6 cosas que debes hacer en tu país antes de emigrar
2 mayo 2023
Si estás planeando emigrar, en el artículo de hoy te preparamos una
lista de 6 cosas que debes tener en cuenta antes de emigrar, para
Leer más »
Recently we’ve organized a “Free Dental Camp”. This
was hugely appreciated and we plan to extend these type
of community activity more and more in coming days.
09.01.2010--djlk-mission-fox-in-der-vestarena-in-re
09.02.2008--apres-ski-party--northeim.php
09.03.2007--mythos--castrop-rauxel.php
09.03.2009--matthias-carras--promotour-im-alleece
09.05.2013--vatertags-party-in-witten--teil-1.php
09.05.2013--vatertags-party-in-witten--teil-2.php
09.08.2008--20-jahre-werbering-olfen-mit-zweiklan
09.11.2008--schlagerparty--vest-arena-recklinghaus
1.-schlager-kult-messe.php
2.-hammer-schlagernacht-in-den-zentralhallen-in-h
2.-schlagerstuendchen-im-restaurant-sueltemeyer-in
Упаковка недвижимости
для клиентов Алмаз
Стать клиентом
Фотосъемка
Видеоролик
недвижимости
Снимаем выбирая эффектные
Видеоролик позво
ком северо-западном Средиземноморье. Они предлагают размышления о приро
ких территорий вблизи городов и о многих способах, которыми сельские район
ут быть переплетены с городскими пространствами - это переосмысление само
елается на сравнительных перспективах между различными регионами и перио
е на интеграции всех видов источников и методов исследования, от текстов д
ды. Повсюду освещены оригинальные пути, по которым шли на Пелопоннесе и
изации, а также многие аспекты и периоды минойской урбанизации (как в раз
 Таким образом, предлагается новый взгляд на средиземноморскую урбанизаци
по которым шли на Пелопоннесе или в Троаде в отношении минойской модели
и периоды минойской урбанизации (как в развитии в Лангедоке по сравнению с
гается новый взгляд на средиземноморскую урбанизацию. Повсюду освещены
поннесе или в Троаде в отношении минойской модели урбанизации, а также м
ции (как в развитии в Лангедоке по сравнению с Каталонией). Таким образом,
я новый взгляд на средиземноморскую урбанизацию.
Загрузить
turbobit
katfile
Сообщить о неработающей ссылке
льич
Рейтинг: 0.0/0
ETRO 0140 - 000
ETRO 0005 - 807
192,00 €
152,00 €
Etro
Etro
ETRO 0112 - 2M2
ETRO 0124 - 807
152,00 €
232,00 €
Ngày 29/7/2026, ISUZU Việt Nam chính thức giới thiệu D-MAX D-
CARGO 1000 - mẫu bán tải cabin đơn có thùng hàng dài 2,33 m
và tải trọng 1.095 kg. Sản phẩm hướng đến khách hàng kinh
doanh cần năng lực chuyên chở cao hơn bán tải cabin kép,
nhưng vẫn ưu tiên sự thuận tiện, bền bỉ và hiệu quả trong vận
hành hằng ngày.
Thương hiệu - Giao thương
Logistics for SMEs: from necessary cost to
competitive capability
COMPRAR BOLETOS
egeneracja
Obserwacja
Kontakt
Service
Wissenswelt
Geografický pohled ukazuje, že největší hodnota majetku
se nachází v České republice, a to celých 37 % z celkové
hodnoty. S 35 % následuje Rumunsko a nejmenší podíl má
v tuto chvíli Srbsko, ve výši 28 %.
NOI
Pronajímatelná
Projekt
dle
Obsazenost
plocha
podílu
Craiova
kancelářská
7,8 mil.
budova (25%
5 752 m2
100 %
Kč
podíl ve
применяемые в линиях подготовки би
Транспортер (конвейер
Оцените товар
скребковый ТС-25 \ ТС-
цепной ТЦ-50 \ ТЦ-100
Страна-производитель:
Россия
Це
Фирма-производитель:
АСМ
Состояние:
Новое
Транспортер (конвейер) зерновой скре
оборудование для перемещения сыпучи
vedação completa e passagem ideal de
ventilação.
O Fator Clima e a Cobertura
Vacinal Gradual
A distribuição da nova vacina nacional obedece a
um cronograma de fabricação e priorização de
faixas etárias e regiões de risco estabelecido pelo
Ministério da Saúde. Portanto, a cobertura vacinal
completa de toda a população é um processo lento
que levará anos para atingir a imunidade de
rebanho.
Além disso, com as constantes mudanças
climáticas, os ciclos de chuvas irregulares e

**WHAT YOU ARE ASKED TO DO:** Extract the full listing above without altering anything.

**EXERCISE OUTPUT:**
6 cosas que debes hacer en tu país antes de emigrar
2 mayo 2023
Si estás planeando emigrar, en el artículo de hoy te preparamos una
lista de 6 cosas que debes tener en cuenta antes de emigrar, para
Leer más »
Recently we’ve organized a “Free Dental Camp”. This
was hugely appreciated and we plan to extend these type
of community activity more and more in coming days.
09.01.2010--djlk-mission-fox-in-der-vestarena-in-re
09.02.2008--apres-ski-party--northeim.php
09.03.2007--mythos--castrop-rauxel.php
09.03.2009--matthias-carras--promotour-im-alleece
09.05.2013--vatertags-party-in-witten--teil-1.php
09.05.2013--vatertags-party-in-witten--teil-2.php
09.08.2008--20-jahre-werbering-olfen-mit-zweiklan
09.11.2008--schlagerparty--vest-arena-recklinghaus
1.-schlager-kult-messe.php
2.-hammer-schlagernacht-in-den-zentralhallen-in-h
2.-schlagerstuendchen-im-restaurant-sueltemeyer-in
Упаковка недвижимости
для клиентов Алмаз
Стать клиентом
Фотосъемка
Видеоролик
недвижимости
Снимаем выбирая эффектные
Видеоролик позво
ком северо-западном Средиземноморье. Они предлагают размышления о приро
ких территорий вблизи городов и о многих способах, которыми сельские район
ут быть переплетены с городскими пространствами - это переосмысление само
елается на сравнительных перспективах между различными регионами и перио
е на интеграции всех видов источников и методов исследования, от текстов д
ды. Повсюду освещены оригинальные пути, по которым шли на Пелопоннесе и
изации, а также многие аспекты и периоды минойской урбанизации (как в раз
 Таким образом, предлагается новый взгляд на средиземноморскую урбанизаци
по которым шли на Пелопоннесе или в Троаде в отношении минойской модели
и периоды минойской урбанизации (как в развитии в Лангедоке по сравнению с
гается новый взгляд на средиземноморскую урбанизацию. Повсюду освещены
поннесе или в Троаде в отношении минойской модели урбанизации, а также м
ции (как в развитии в Лангедоке по сравнению с Каталонией). Таким образом,
я новый взгляд на средиземноморскую урбанизацию.
Загрузить
turbobit
katfile
Сообщить о неработающей ссылке
льич
Рейтинг: 0.0/0
ETRO 0140 - 000
ETRO 0005 - 807
192,00 €
152,00 €
Etro
Etro
ETRO 0112 - 2M2
ETRO 0124 - 807
152,00 €
232,00 €
Ngày 29/7/2026, ISUZU Việt Nam chính thức giới thiệu D-MAX D-
CARGO 1000 - mẫu bán tải cabin đơn có thùng hàng dài 2,33 m
và tải trọng 1.095 kg. Sản phẩm hướng đến khách hàng kinh
doanh cần năng lực chuyên chở cao hơn bán tải cabin kép,
nhưng vẫn ưu tiên sự thuận tiện, bền bỉ và hiệu quả trong vận
hành hằng ngày.
Thương hiệu - Giao thương
Logistics for SMEs: from necessary cost to
competitive capability
COMPRAR BOLETOS
egeneracja
Obserwacja
Kontakt
Service
Wissenswelt
Geografický pohled ukazuje, že největší hodnota majetku
se nachází v České republice, a to celých 37 % z celkové
hodnoty. S 35 % následuje Rumunsko a nejmenší podíl má
v tuto chvíli Srbsko, ve výši 28 %.
NOI
Pronajímatelná
Projekt
dle
Obsazenost
plocha
podílu
Craiova
kancelářská
7,8 mil.
budova (25%
5 752 m2
100 %
Kč
podíl ve
применяемые в линиях подготовки би
Транспортер (конвейер
Оцените товар
скребковый ТС-25 \ ТС-
цепной ТЦ-50 \ ТЦ-100
Страна-производитель:
Россия
Це
Фирма-производитель:
АСМ
Состояние:
Новое
Транспортер (конвейер) зерновой скре
оборудование для перемещения сыпучи
vedação completa e passagem ideal de
ventilação.
O Fator Clima e a Cobertura
Vacinal Gradual
A distribuição da nova vacina nacional obedece a
um cronograma de fabricação e priorização de
faixas etárias e regiões de risco estabelecido pelo
Ministério da Saúde. Portanto, a cobertura vacinal
completa de toda a população é um processo lento
que levará anos para atingir a imunidade de
rebanho.
Além disso, com as constantes mudanças
climáticas, os ciclos de chuvas irregulares e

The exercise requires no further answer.